Altri casi simili sono quelli che hanno riguardato gli ex governatori Marcello Pittella (Basilicata) e Mario Oliviero (Calabria). La stessa sorte è toccata all'ex primo cittadino di Roma Ignazio Marino la cui giunta cadde dopo che 26 consiglieri capitolini rassegnarono le dimissioni. Il "sindaco marziano", che all'epoca finì indagato per il cosiddetto Pandagate, a distanza di 10 anni, ancora non riesce a dimenticare. "Il giorno in cui la notizia apparve sui giornali, il Pd insistette affinché le mie dimissioni fossero annunciate prima dei tg della sera, e diversi altri partiti, da FdI alla Lega di Salvini a Sinistra Italiana di Fratoianni, rilasciarono dichiarazioni violente e definitive sulla necessità del mio immediato abbandono", ha ricordato in un articolo apparso ieri sul Fatto Quotidiano. Nel 2016, invece, l'allora sindaco di Lodi Simone Uggetti viene arrestato con l'accusa di turbativa d'asta per un appalto da 5mila euro sulla gestione delle piscine scoperte. Accusa dalla quale, poi, nel 2023 è stato definitivamente assolto. Anche in questo caso non vi fu alcuna solidarietà da parte del Pd, come rivelò nel 2021 Uggetti: "Diciamo che l'allora segretario Renzi, verso il quale non ho acrimonia, mi scaricò un po' troppo velocemente. Fece un errore politico".

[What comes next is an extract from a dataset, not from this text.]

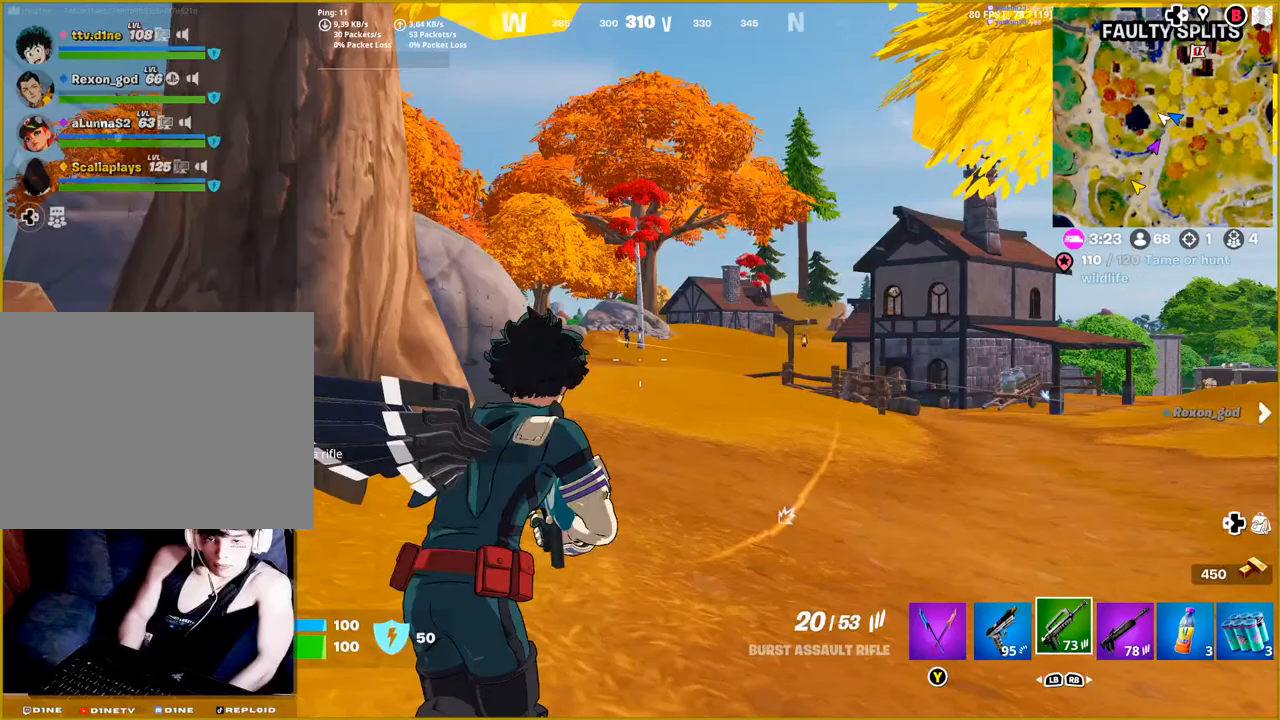
{"buttons": ["L2"], "left_stick": "up", "right_stick": "left", "events": [[117, "right_stick", "left"]]}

Chi, invece, si dimise senza mai aver ricevuto un avviso di garanzia e pur essendo parte lesa fu l'ex governatore Piero Marrazzo che nel 2009 venne ricattato da alcuni carabinieri che lo scoprirono in compagnia di una prostituta transessuale.

In una recente intervista al Corriere della Sera, l'ex giornalista Rai ha ricordato che a chiamarlo furono l'allora segretario Pier Luigi Bersani e il suo vice Dario Franceschini: "Mi chiesero di fare un passo indietro per ragioni di opportunità e accettai. Non ho recriminazioni nei loro confronti".